Page-level text extractions:
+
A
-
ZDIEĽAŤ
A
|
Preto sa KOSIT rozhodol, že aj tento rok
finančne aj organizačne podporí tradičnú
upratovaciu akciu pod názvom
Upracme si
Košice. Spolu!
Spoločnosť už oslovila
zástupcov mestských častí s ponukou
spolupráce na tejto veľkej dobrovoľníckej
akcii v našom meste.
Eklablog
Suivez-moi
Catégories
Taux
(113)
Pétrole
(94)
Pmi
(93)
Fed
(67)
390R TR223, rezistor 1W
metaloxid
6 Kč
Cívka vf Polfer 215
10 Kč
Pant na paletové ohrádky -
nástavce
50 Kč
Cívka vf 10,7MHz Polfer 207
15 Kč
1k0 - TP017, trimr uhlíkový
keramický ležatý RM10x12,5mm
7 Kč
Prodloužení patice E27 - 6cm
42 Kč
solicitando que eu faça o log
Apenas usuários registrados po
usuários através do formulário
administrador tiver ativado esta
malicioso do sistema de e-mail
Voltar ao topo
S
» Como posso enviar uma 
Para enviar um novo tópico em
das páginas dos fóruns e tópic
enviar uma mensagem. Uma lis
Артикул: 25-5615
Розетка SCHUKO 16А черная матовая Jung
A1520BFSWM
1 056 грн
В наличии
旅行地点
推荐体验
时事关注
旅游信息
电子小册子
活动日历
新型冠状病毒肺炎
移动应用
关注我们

Problem:
Leaving nothing out, print each line above exactly.

Answer box:
+
A
-
ZDIEĽAŤ
A
|
Preto sa KOSIT rozhodol, že aj tento rok
finančne aj organizačne podporí tradičnú
upratovaciu akciu pod názvom
Upracme si
Košice. Spolu!
Spoločnosť už oslovila
zástupcov mestských častí s ponukou
spolupráce na tejto veľkej dobrovoľníckej
akcii v našom meste.
Eklablog
Suivez-moi
Catégories
Taux
(113)
Pétrole
(94)
Pmi
(93)
Fed
(67)
390R TR223, rezistor 1W
metaloxid
6 Kč
Cívka vf Polfer 215
10 Kč
Pant na paletové ohrádky -
nástavce
50 Kč
Cívka vf 10,7MHz Polfer 207
15 Kč
1k0 - TP017, trimr uhlíkový
keramický ležatý RM10x12,5mm
7 Kč
Prodloužení patice E27 - 6cm
42 Kč
solicitando que eu faça o log
Apenas usuários registrados po
usuários através do formulário
administrador tiver ativado esta
malicioso do sistema de e-mail
Voltar ao topo
S
» Como posso enviar uma 
Para enviar um novo tópico em
das páginas dos fóruns e tópic
enviar uma mensagem. Uma lis
Артикул: 25-5615
Розетка SCHUKO 16А черная матовая Jung
A1520BFSWM
1 056 грн
В наличии
旅行地点
推荐体验
时事关注
旅游信息
电子小册子
活动日历
新型冠状病毒肺炎
移动应用
关注我们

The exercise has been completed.